BOSTON—IBM for the past couple of years has been aggressively building out its cloud data capabilities, spending billions to bring in companies like Cloudant, SoftLayer and—last month—Compose to bring it up to par with other top-tier cloud service providers like Amazon Web Services.
IBM has for a while had the tools to help organizations build out their private clouds, according to Chris Glew, senior product manager for IBM’s Cloud Data Services unit. What Big Blue needed to do was grow its public cloud technologies to give customers the ability to run their application seamlessly in either private or public environments.
It’s that hybrid model that’s exactly IBM’s sweet spot,” Glew said Aug. 25 during what company officials called the IBM Cloud Data Boot Camp, a half-day event here that was designed to give business intelligence (BI) and data analytics experts a look at what they can do with the vendor’s broad range of cloud data services in general and the cloud-based dashDB hosted data warehousing solution in particular.
It also was the first of at least three such events around the country that IBM has planned to publicize what it has to offer in the realm of cloud-based data services. The company wants to drive developer productivity and innovation around open-source and cloud data services, not only by expanding its portfolio but also by contributing to a range of open-source cloud projects that touch on everything from analytics and mobile to data.
It’s a growing and competitive space. Analysts with research firm Markets and Markets expect the cloud database and database-as-a-service (DBaaS) space to grow from $1.07 billion last year to $14.05 billion by 2019, increasing at an annual rate of more than 67 percent a year. Helping fuel the growth is ability to give developers the tools they need to rapidly spin out Web and mobile applications without having to deal with back-end databases and system administration. Organizations no longer have to plan out what they’re going to do in three- to five-year increments, Glew said.
“The cloud takes away a lot of that barrier of entry,” he said. “The ability to move faster is huge. … They know what they need to do today. Planning down the road is very hard.
It’s also a market populated by the likes of Amazon and Microsoft. IBM officials said Amazon is probably better known for its capabilities at this point, but the gap is narrowing.
“Yes, Amazon is a player, but IBM is catching up,” said John Park, product manager for dashDB, admitting that IBM “was behind the curve in respect to the public cloud.”

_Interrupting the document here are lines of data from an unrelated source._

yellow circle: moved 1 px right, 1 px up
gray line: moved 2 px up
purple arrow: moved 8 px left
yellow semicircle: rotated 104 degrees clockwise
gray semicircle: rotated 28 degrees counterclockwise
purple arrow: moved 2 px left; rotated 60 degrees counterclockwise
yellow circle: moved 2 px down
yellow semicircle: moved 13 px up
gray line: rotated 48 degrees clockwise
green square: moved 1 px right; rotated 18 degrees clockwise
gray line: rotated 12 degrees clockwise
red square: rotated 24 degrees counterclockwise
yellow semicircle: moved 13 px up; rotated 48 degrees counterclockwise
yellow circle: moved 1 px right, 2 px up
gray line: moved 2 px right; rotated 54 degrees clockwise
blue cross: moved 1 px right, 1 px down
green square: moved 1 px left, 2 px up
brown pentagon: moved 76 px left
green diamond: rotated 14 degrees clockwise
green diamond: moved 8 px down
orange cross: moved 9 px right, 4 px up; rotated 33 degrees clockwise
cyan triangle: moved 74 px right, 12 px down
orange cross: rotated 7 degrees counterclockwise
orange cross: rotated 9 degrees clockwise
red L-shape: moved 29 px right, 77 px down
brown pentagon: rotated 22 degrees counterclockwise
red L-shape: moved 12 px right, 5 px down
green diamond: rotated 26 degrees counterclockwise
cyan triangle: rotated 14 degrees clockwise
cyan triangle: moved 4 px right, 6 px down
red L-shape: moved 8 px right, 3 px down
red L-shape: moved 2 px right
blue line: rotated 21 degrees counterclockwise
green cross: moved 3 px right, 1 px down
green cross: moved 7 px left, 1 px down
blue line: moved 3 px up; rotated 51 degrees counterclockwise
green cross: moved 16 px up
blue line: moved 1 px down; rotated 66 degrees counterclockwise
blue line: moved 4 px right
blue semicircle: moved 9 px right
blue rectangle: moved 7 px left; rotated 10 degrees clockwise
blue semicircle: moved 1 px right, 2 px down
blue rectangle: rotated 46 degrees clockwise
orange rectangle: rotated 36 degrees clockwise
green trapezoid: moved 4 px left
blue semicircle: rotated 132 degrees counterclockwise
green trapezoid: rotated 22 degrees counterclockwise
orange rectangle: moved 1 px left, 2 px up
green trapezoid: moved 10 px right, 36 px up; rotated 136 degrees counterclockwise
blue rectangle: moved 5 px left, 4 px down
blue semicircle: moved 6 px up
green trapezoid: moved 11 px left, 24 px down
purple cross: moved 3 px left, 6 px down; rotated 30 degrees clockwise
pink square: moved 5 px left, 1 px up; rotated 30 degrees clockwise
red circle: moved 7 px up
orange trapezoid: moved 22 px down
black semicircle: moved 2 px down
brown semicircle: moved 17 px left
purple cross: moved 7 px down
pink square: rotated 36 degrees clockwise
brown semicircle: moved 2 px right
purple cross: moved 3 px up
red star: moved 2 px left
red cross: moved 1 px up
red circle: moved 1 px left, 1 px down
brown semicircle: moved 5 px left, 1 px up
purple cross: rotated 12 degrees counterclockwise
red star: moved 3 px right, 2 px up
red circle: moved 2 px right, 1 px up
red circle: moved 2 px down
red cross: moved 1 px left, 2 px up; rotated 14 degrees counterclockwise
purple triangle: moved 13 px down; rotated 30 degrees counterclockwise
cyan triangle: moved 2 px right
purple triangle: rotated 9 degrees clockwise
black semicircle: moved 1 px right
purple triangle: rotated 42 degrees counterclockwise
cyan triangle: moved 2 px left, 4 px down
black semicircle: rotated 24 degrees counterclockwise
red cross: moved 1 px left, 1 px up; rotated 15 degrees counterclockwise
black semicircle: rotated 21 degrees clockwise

Big Blue is working hard to build out its capabilities. IBM’s Cloud Data Services offerings are composable, integrated services for developers that run on the company’s Bluemix platform-as-a-service (PaaS). During the Boston event, Glew and Park outlined the broad mix of self-service and full-service offerings the vendor offers, from dashDB and DataWorks data refinery service to MongoDB by Compose and Elasticsearch by Compose. Differentiators for IBM over Amazon and others are the deep integration of the services and the strong hybrid model, Glew said.
IBM Puts Its Cloud Data Services on Display
The company also demonstrated the capabilities of dashDB, which was first introduced in October 2014. Last month IBM rolled out dashDB Enterprise MPP (massively parallel processing) for faster query and greater scalability. Park said the new offering can scale to 20TB now, and will grow throughout the year and getting to the petabyte level in 2016. IBM also enhanced dashDB’s compatibility with Oracle and Netezza.
Shiv Sehgal, solutions architect for RSG Media, said his company is wrapping up a proof-of-concept (PoC) using Cloudant and dashDB as it looks to move more of its data services to the cloud. What attracted RSG Media to the IBM technologies was the tight integration between the services and the scalability of the Cloudant offering.
RSG Media offers a range of software and services to media companies to help them maximize revenues they can get from their content and advertising. Those media companies not only include cable and broadcasting entities, but also entertainment, gaming and publishing firms. All those companies want to be able to quickly collect, analyze and act on the reams of data they have coming in regarding how viewers are consuming their products, Sehgal said.
Episodes in television series can cost $1 million to $2 million or more to produce, so broadcasters want to make sure that they’re airing the shows at the right time to ensure that they’re getting the best return on each showing, he said. Being able to analyze the data they’re collecting and acting on the insights gleaned for the data is important to the companies.
The PoC involves developing applications they can use to help schedule their TV lineups and how best to maximize their advertising. RGS Media will have a soft launch of the applications in September, then a hard one in April 2016, Sehgal told eWEEK.